What to do when treatment falters
Treatment resistant depression is common
in older patients with major depression.
A common clinical strategy is to
combine anti-depressants but is this effective?
Dodd and colleague from Australia
(Journal Of Affective Disorders, 2005: 85:
1-11) systematically studied the literature to
January 2005. They were only able to find
eight randomised controlled trials, showing
variable results. Sixteen ‘open-label’ trials
were of varying quality and with differing
anti-depressant combinations. Numerous
case series and chart reviews were found.
Among these were several reporting adverse
events from anti-depressant combinations,
including one case of Serotonin Syndrome.
It seems that clinical practice has developed
ahead of evidence. A number of treatment
algorithms were also examined. Steps included
a higher dose of a monotherapy
drug, class switching of anti-depressants,
lithium augmentation, ECT and, of course,
combining anti-depressants, which is now a
common and popular strategy. Nevertheless
the authors are reasonably positive about
combination treatment, with uncontrolled
studies showing that about 50% of resistant
patients treated in this way will respond.
As there is very little data specifically for
elderly we have to extrapolate from broader
research like this.
Why we should be bothered
about apathy
Apathy is a distinct clinical entity and
should be distinguished from depression.
It is often associated with stroke but
are there specific lesions more likely to generate
it? Brodaty and colleagues, also from
Australia (Psychological Medicine, 2005:
35:1706-1716) studied 167 patients admitted
to hospital stroke units assessed at three
to six months. They used a validated measure
of apathy and had 109 controlled subjects.

[Stored entries]
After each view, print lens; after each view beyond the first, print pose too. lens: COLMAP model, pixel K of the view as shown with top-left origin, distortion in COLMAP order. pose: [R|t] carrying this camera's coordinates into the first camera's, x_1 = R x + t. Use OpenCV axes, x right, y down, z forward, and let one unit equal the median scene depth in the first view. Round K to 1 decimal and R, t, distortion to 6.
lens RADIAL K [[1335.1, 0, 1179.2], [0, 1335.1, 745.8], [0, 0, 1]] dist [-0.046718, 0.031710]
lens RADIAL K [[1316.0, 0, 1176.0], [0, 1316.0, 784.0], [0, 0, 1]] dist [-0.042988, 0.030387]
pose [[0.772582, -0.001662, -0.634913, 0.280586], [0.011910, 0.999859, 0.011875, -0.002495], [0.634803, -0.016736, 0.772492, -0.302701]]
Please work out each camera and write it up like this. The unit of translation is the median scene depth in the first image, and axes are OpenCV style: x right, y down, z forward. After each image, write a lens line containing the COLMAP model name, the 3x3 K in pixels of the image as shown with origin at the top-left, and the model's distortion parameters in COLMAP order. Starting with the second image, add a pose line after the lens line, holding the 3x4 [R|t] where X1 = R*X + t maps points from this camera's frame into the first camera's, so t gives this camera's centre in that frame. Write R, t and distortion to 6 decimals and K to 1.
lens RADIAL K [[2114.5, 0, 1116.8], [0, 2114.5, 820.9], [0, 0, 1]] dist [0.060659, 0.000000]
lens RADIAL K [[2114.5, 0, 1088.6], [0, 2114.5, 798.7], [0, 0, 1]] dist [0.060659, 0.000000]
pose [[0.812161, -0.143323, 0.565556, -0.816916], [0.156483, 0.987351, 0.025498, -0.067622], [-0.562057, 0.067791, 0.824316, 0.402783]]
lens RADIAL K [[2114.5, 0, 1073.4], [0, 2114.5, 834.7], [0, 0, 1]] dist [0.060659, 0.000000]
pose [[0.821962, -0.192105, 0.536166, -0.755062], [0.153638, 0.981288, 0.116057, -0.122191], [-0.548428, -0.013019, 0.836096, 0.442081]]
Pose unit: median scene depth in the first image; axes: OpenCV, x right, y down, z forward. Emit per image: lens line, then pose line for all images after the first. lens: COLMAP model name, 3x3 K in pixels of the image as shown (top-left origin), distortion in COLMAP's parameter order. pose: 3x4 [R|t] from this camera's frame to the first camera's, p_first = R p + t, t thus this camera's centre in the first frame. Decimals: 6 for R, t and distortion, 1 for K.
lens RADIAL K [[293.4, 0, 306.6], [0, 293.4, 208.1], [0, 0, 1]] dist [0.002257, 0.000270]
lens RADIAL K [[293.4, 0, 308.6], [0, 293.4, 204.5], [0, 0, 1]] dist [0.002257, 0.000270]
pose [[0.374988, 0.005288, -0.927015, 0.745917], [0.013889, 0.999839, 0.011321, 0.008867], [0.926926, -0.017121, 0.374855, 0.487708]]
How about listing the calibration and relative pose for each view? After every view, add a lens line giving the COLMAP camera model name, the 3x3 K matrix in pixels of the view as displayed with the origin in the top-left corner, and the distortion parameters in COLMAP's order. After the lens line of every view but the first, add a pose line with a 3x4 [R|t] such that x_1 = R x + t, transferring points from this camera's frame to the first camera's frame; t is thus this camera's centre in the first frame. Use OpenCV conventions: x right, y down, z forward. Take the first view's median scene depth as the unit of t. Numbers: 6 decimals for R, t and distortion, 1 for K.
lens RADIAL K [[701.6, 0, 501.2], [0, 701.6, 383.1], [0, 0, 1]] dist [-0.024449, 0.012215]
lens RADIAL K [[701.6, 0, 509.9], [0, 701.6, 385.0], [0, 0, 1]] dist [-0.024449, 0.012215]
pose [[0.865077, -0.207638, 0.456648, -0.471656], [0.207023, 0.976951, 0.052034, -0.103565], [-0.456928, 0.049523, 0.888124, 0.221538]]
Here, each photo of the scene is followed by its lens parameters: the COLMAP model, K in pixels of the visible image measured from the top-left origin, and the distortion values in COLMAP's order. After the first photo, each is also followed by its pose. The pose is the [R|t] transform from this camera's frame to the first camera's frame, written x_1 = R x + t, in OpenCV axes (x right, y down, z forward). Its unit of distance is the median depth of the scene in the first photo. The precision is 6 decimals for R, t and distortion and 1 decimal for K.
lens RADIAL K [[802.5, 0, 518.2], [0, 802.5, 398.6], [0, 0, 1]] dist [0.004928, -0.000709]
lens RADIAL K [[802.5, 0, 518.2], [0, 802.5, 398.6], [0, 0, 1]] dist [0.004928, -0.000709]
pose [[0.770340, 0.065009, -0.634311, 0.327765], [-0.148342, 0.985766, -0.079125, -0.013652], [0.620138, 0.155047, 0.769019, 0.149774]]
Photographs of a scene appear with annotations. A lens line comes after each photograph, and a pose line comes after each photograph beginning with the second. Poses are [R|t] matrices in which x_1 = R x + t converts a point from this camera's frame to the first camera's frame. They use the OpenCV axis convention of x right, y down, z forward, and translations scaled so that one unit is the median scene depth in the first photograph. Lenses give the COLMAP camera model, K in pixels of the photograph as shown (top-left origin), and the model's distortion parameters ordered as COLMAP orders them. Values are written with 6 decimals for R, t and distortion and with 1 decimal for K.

— TASKS TO PERFORM —
a – Reproduce the stretch of the research summary from "Dodd and colleague" through "of Serotonin Syndrome.".
b – In the research summary, about what share of resistant patients respond to combined anti-depressants in uncontrolled studies?
These lines have nothing to do with the research summary.

— OUTPUTS IN ORDER —
a –
Dodd and colleague from Australia
(Journal Of Affective Disorders, 2005: 85:
1-11) systematically studied the literature to
January 2005. They were only able to find
eight randomised controlled trials, showing
variable results. Sixteen ‘open-label’ trials
were of varying quality and with differing
anti-depressant combinations. Numerous
case series and chart reviews were found.
Among these were several reporting adverse
events from anti-depressant combinations,
including one case of Serotonin Syndrome.

b – About 50%.